Colpisce fin da subito la fotografia, pulita e tendente al realismo visivo delle immagini, che impreziosisce le inquadrature panoramiche e le riprese dall’alto effettuate mediante drone. Il regista si concentra amabilmente sui dettagli che scandiscono la vita quotidiana dei mandriani, dalla cura dell’attrezzatura al macello delle pecore per preparare i pasti, fino all’allestimento della ger (tradizionale abitazione circolare e trasportabile dei nomadi mongoli).

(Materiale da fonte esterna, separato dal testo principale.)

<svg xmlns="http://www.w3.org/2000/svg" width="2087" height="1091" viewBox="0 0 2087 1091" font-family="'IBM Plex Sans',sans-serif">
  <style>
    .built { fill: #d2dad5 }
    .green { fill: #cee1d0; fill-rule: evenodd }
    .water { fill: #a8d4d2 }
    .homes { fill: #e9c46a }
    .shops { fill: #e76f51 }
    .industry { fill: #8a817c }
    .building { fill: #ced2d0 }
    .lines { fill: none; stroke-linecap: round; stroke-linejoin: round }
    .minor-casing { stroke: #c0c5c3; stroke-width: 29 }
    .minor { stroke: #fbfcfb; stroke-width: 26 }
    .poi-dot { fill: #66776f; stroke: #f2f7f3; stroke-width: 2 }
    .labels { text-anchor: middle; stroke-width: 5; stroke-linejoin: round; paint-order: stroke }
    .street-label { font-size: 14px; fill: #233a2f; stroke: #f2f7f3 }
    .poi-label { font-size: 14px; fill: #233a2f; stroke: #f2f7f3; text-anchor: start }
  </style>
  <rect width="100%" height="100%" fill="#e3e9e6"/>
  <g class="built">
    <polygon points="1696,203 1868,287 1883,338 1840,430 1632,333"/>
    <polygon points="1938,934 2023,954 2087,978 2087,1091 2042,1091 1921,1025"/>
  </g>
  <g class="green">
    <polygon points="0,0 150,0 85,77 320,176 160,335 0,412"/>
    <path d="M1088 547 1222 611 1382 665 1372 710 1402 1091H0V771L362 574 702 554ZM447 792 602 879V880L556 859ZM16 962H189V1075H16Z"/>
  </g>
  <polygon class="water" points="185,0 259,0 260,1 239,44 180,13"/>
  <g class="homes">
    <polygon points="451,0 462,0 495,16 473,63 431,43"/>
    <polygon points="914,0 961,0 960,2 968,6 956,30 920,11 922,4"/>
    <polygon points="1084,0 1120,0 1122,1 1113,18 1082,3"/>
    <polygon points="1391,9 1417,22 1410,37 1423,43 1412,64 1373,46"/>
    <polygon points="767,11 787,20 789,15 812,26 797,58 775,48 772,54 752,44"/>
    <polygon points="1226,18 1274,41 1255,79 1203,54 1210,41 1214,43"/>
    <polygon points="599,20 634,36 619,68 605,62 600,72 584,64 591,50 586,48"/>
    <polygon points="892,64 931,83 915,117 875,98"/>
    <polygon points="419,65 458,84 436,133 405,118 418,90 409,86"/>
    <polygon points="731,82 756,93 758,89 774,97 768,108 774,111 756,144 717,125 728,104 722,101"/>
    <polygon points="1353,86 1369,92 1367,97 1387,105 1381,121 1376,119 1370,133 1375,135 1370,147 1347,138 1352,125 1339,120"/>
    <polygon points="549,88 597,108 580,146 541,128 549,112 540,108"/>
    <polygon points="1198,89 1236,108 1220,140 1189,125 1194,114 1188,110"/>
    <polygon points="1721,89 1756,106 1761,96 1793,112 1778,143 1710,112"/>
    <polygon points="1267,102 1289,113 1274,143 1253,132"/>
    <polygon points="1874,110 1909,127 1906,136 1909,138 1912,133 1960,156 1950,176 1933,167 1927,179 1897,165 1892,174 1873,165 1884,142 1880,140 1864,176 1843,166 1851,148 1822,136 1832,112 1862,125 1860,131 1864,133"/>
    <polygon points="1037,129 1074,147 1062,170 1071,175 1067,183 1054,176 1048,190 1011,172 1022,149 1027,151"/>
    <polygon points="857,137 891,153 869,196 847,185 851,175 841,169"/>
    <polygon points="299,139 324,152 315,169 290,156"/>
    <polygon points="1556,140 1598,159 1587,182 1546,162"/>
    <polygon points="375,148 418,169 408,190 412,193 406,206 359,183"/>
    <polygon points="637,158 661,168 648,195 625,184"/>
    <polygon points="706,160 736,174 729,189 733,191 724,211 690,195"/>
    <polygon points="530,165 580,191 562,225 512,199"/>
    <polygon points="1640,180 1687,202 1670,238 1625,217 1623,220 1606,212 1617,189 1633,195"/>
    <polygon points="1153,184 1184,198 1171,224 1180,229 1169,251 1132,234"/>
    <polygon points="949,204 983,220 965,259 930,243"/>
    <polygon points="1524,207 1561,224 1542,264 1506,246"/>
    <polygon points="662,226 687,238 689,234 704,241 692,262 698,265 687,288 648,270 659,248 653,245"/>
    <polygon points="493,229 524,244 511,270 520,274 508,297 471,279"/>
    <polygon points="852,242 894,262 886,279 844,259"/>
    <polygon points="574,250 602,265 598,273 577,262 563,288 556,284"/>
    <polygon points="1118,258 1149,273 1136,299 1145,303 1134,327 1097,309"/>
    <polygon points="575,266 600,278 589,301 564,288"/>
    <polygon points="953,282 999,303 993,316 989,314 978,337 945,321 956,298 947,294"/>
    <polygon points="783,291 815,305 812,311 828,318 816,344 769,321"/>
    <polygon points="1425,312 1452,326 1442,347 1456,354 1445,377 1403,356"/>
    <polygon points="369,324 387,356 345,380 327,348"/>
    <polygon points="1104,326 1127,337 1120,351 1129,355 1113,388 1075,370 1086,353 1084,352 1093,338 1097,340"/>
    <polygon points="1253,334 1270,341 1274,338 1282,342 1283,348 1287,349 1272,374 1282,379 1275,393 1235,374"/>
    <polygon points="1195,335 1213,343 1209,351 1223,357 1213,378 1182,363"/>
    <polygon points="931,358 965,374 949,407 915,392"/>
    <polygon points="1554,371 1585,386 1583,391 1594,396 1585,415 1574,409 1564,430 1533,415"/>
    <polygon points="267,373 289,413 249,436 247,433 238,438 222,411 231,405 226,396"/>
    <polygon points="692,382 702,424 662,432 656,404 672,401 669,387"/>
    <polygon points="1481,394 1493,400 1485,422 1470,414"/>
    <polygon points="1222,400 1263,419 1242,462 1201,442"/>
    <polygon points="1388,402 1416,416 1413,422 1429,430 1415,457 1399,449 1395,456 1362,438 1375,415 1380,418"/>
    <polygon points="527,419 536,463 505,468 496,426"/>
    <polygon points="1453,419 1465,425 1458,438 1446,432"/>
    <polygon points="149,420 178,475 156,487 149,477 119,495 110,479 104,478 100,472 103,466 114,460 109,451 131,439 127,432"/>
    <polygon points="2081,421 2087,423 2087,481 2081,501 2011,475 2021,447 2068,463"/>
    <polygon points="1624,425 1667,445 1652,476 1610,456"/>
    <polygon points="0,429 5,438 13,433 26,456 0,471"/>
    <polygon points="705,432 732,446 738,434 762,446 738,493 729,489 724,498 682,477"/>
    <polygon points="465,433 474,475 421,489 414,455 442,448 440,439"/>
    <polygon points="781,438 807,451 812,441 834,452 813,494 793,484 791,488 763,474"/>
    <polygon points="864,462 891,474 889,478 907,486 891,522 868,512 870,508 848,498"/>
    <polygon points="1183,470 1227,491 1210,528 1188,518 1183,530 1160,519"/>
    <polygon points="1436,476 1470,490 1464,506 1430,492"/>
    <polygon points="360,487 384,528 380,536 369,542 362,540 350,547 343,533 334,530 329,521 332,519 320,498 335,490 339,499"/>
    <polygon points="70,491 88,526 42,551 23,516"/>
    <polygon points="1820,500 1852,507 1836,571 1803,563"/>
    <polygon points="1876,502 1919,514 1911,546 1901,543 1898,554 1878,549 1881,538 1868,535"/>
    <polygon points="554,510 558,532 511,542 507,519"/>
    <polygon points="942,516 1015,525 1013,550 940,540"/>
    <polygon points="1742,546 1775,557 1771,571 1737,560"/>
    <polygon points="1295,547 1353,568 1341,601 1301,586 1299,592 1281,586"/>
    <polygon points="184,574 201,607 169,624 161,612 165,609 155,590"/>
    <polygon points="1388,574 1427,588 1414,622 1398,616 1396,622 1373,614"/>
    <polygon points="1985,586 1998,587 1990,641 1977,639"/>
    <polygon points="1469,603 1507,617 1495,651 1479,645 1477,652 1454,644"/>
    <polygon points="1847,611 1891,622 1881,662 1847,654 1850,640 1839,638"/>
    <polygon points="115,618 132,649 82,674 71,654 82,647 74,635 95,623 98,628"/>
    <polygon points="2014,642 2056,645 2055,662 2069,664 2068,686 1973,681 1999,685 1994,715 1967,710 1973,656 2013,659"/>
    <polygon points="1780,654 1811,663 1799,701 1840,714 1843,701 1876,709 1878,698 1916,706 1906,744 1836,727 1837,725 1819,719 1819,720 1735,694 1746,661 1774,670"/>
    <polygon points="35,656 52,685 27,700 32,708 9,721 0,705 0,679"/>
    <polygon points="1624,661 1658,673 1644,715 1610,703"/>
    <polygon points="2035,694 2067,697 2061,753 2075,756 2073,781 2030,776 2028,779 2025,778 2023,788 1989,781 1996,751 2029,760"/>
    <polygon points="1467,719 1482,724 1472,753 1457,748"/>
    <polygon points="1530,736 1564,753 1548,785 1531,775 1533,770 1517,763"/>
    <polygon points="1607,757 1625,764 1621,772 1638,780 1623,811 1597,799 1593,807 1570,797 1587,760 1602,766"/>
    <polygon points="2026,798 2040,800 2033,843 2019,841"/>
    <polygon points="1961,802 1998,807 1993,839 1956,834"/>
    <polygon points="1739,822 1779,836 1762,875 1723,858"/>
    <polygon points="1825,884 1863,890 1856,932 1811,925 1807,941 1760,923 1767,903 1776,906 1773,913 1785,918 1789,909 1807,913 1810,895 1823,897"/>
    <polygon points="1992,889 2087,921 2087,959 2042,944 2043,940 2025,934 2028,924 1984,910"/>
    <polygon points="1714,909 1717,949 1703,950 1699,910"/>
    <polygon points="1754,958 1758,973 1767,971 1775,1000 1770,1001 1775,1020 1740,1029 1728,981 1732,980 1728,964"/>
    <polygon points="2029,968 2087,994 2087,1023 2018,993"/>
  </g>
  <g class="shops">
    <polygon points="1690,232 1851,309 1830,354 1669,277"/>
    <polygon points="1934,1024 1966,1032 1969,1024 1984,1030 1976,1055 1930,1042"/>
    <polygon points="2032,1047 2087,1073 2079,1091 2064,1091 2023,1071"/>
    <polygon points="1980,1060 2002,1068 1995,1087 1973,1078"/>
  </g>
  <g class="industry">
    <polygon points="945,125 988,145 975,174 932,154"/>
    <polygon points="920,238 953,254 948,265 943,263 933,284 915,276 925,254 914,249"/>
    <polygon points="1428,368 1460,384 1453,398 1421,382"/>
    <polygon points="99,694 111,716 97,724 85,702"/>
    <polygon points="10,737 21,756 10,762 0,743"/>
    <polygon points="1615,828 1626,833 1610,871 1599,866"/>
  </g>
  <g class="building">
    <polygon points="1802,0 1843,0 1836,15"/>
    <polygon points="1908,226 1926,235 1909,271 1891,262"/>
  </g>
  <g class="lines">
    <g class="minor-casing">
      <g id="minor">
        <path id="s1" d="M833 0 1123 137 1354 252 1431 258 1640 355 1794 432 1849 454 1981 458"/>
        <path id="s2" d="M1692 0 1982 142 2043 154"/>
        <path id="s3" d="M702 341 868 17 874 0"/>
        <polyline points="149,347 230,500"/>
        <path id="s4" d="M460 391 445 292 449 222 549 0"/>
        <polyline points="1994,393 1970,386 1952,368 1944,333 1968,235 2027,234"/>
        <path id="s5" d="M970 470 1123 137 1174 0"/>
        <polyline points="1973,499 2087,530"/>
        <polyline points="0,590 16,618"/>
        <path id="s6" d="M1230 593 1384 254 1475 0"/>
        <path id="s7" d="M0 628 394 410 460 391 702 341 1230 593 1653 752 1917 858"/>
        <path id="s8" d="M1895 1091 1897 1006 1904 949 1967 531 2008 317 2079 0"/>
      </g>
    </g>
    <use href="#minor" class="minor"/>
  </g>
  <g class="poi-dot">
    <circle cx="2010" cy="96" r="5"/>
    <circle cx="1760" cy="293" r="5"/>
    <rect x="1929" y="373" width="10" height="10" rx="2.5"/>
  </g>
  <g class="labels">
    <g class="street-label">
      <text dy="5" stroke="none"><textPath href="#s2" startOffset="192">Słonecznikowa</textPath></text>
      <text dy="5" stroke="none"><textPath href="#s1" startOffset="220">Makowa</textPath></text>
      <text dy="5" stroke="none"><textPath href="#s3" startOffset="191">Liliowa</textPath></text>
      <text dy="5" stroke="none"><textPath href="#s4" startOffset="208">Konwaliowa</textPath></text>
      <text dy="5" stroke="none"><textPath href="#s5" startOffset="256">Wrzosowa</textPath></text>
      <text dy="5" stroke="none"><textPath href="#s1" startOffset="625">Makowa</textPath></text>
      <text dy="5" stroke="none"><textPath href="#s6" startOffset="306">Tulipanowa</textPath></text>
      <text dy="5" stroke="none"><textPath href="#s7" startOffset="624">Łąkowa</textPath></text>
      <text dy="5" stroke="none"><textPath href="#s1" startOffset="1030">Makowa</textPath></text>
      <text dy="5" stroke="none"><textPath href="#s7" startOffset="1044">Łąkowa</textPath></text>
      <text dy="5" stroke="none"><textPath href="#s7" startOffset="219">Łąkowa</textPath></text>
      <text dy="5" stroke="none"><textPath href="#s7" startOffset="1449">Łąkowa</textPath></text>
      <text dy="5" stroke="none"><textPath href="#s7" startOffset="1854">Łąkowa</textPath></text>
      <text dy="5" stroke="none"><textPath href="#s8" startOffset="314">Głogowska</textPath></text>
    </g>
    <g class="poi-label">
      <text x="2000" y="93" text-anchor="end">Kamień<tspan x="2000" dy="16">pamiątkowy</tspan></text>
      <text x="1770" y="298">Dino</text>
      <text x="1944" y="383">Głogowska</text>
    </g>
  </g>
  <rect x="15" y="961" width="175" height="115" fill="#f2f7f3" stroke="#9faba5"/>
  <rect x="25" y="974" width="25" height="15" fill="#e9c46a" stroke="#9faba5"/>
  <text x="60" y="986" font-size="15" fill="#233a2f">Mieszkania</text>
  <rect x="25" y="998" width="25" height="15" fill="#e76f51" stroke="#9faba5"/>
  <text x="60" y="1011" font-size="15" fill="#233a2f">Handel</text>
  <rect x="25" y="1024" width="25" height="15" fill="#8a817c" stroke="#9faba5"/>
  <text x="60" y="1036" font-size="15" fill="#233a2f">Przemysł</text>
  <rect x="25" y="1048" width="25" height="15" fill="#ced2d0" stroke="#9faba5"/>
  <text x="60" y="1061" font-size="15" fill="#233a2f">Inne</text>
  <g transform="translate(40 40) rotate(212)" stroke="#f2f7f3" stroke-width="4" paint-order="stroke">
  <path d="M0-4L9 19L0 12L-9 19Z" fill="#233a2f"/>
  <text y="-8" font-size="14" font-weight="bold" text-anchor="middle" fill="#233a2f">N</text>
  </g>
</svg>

Dovendo sopportare frequenti periodi di attesa e inattività, i due amici ingannano il tempo misurandosi in sfide come una sorta di lotta greco-romana o raccogliendo al volo oggetti da terra (lazi, corde e bastoni) mentre cavalcano al galoppo – in vista di giochi che presso i loro popoli si tengono in occasione del capodanno.
Prescindendo dalla categoria documentaria, la pellicola risulta molto “spettacolarizzata”, come se dietro a ogni dialogo e situazione ci fosse un canovaccio da rispettare, proprio nello stesso modo in cui Robert J. Flaherty arrangia Nanuk l’esquimese (Nanuk of the North, 1922) al fine di adattare cinematograficamente la vita selvaggia e brutale di quei popoli per meglio farla apprezzare a un pubblico occidentale e più globalizzato, abituato a provare empatia e a immedesimarsi nella narrazione attraverso filtri e adattamenti opportunamente predisposti dalla scrittura e dalla regia.
A metà del film Tsagana dice a Batbold: «La felicità di un uomo sta nella natura selvaggia». Solo alla fine, quando Batbold si trasferisce in città alla ricerca di un impiego, l’affermazione dell’amico assume pienamente senso: un’intimistica e profonda dicotomia tra il mondo industrializzato delle metropoli, che ingloba i suoi abitanti fra gabbie invisibili e orari frenetici, e una vita dedicata al sentimento di un dovere morale che va ben oltre la descrizione pittorica di una mera esistenza, a stretto contatto con gli animali e immersa in una natura sconfinata e selvaggia.